One component of the self-esteem programs, especially programs like Project Self-Esteem states that a child will not do well in school if he does not feel good about himself. Sandy McDaniel, one of the creators of Project Self-Esteem says that
Our common concern was that the schools overall weren’t attacking learning problems as an attitude problem first. You can’t teach a child who thinks he’s dumb. If his feeling about himself is it’s hopeless to learn, you can’t teach him. If you want him to learn, you need to go in and work with him on that (negative) feeling.
However, a 1990 study from Affective Education shows different. The study measured the performance of students in America compared to the performance of students in five other countries, one of them being Korea. The math scores of the Americans were the lowest of the six whereas the Koreans were first. The test asked whether or not the children believed that they were good at math. Americans answered 68% that they were good at math while only 26% of the Koreans, who scored the highest in math grades, said they were good at math. So the question remains, does a child need to feel special to learn or can a child learn with hard work and dedication?

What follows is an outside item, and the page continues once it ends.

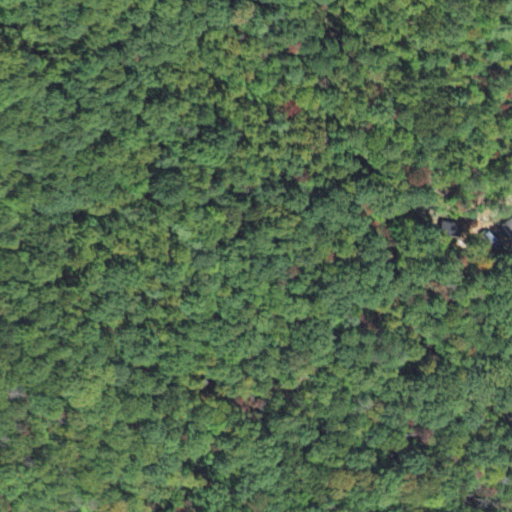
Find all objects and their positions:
building: (507, 231)
building: (447, 233)
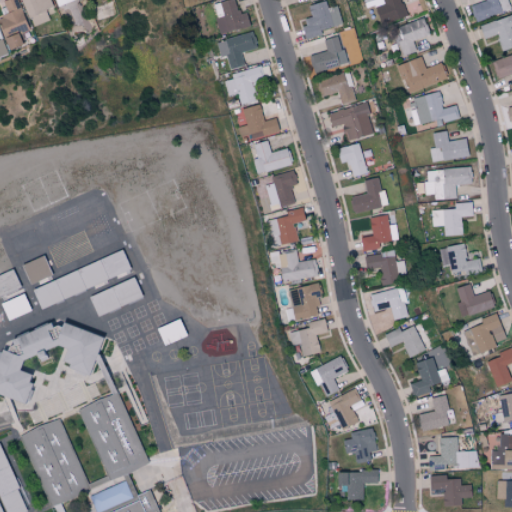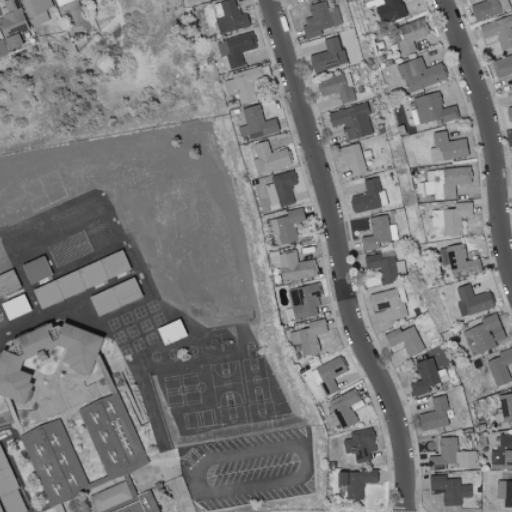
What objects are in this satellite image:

Project Self-Esteem seems to think children need to feel unique and have their egos fluffed to make their way through life. The program stresses moral relativism (situation ethics) and self-interest as a way to grow and develop. Self-interest, not social acceptance is the normal behavior. Much of the program focuses on feelings, beliefs, and attitudes, something that could be interpreted as a form of psychological testing and treatment. This is one aspect of the program that has parents in a bit of an uproar. Some parental groups argue that the program violates religious and privacy rights. They are unhappy the program was implemented without consent of parents and the school board. There were many other complaints about the program as well, but when the program was presented to licensed psychologists, they agreed that some portions were very similar to some of the exercises they used, such as role playing and guided imagery. According to school rules, any program involving psychology or beliefs and values must garner parent permission first. McDaniel argues that it is not psychological treatment. A quick look at the Project Self-Esteem Facebook page shows they advocate religion, Christianity in particular; another subjected hotly debated in schools.
Children are our most precious commodity. They are the future and need to be prepared to handle any issues that come up. We need to ensure they are physically and mentally ready. This onus to prepare children is not just the responsibility of parents, but of everyone who comes in contact with the children. The problem lies in how is this to be done. Not enough praise and the child is neglected. Too much praise and the child is spoiled. Schools need to be the educators of children, not the sole ego boosters. Giving children false praise with self-esteem programs may make a child feel special, but like the cliché says, when everyone is special, no one is.